**Document section**
• • • •
You can read the seven-page complaint in Virginia v. Sebelius here. It's not a model of legal writing, but it does have the virtue of being concise. It begins with a block quote from a hastily passed state statute affirming the right of all Virginians to choose not to maintain health insurance coverage. Unless I'm missing something, that statute is nothing more than a legally irrelevant political stunt.  The complaint goes on, however, to articulate what I take to be the only serious legal challenge to health care reform -- that the individual insurance mandate goes beyond Congress's Commerce Clause power.  Relying on United States v. Lopez and United States v. Morrison, Virginia appeals to history:

“It has never been held that the Commerce Clause … can be used to require citizens to buy goods and services. To depart from that history to permit the national government to require the purchase of goods and services would deprive the Commerce Clause of any effective limits ..."
• • • •
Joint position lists
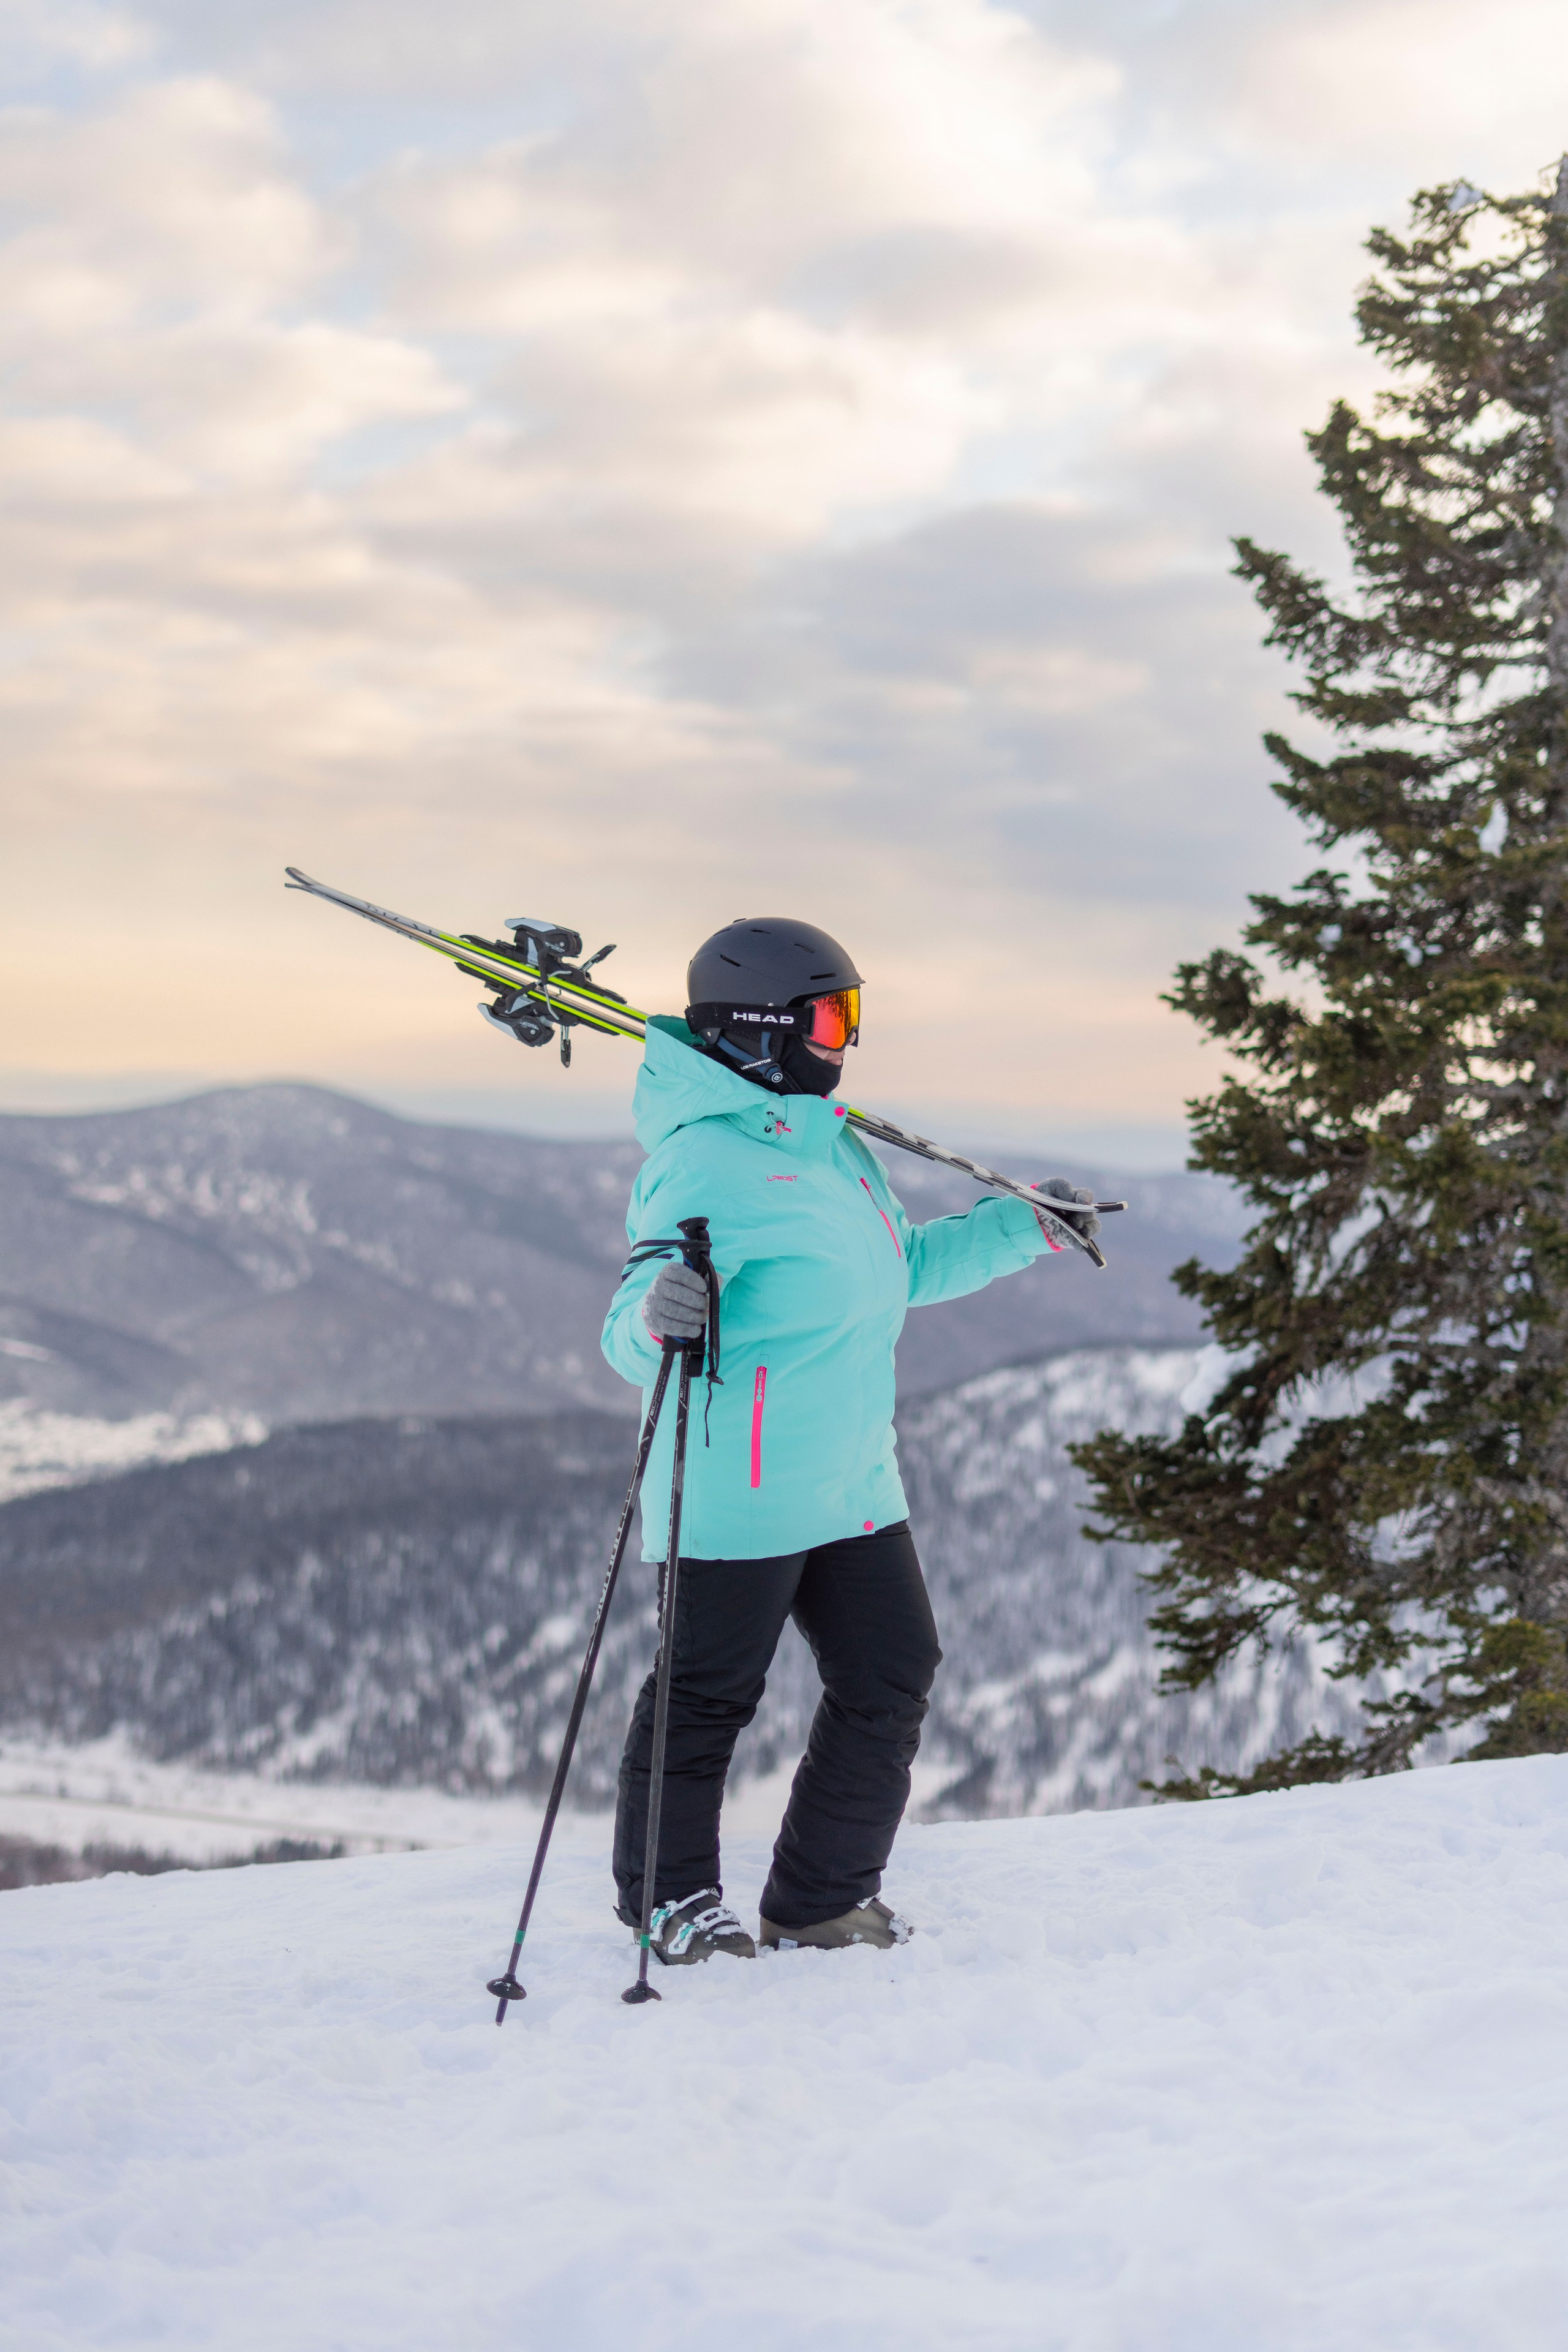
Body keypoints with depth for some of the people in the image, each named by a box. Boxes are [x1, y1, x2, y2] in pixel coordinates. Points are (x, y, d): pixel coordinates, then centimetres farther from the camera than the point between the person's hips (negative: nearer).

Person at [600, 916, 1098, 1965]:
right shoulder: (706, 1163, -18)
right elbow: (632, 1339, -22)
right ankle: (668, 1893, 24)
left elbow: (900, 1269, 26)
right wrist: (659, 1313, -45)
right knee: (709, 1692, 4)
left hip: (853, 1481, 9)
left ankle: (823, 1900, 23)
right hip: (739, 1492, -9)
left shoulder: (830, 1146, 12)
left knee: (892, 1677, 10)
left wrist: (1022, 1229, 24)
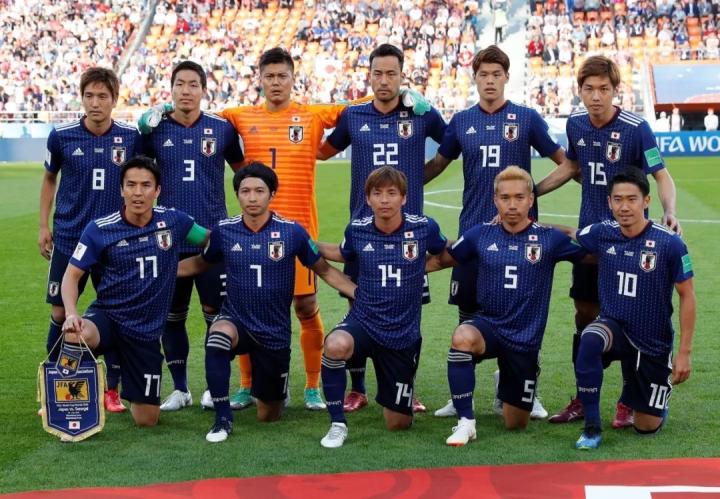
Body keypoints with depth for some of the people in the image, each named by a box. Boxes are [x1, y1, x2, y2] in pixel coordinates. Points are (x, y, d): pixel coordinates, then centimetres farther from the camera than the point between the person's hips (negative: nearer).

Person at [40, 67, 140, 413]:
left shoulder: (131, 137, -4)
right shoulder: (61, 136, -4)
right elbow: (49, 179, 11)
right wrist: (43, 226, 7)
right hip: (68, 238, 0)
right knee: (60, 312, 3)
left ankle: (111, 390, 16)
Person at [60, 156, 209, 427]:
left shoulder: (174, 221, -3)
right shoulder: (100, 230, -8)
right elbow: (72, 275, -6)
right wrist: (71, 314, -22)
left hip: (147, 330, 2)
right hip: (107, 316, -2)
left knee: (147, 420, 5)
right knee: (75, 337, -40)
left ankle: (131, 389, 42)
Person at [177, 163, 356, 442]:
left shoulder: (291, 231, -11)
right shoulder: (224, 231, -6)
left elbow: (323, 269, -1)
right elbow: (200, 264, 12)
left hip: (275, 333, 0)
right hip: (236, 321, 0)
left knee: (268, 417, 9)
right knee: (217, 337, -38)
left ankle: (274, 392, 48)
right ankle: (223, 418, -21)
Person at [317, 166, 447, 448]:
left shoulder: (423, 228, -9)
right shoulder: (357, 230, -6)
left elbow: (443, 254, 13)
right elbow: (343, 254, 17)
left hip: (403, 334, 0)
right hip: (363, 321, 0)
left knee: (398, 423, 7)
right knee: (335, 346, -38)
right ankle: (338, 424, -16)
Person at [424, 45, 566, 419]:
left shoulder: (526, 118, 1)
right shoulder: (461, 121, 7)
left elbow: (564, 161, 6)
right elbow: (436, 165, 16)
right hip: (473, 229, 2)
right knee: (468, 310, 6)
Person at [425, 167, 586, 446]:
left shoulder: (549, 239, -6)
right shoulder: (481, 234, -2)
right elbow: (441, 260, 10)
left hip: (526, 338, 0)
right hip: (488, 325, 0)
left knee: (516, 424, 9)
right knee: (462, 337, -38)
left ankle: (505, 386, 47)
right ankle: (465, 422, -23)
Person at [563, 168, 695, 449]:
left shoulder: (669, 244, -19)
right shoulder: (603, 233, -10)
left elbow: (687, 296, -10)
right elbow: (567, 235, 10)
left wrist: (684, 352, -11)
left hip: (654, 344, -1)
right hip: (614, 326, 1)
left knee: (646, 427, 5)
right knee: (590, 340, -37)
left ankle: (645, 399, 44)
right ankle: (592, 428, -21)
• • • •
Continue the passage about Virginia's legal challenge to the health insurance mandate, starting after its last sentence. These records have no connection to the text.

This argument has some rhetorical force. It's also rooted in a radical conception of individual liberty that one can imagine attracting some judges -- why should I have to buy insurance simply as a condition of being alive? I'd prefer to live in a cabin and avoid any obligations to society -- but it's hard to square with existing law. In particular, it's difficult to reconcile the  argument with Gonzalez v. Raich. As with marijuana, individuals' decision to purchase health insurance can have a “substantial effect on supply and demand in the national market for that commodity." Id.; see also United States v. South-Eastern Underwriters Ass'n, 322 U.S. 533 (1944) ("No commercial enterprise of any kind which conducts its activities across state lines has been held to be wholly beyond the regulatory power of Congress under the Commerce Clause. We cannot make an exception of the business of insurance."). Even smart libertarians agree that the argument is exceedingly unlikely to succeed.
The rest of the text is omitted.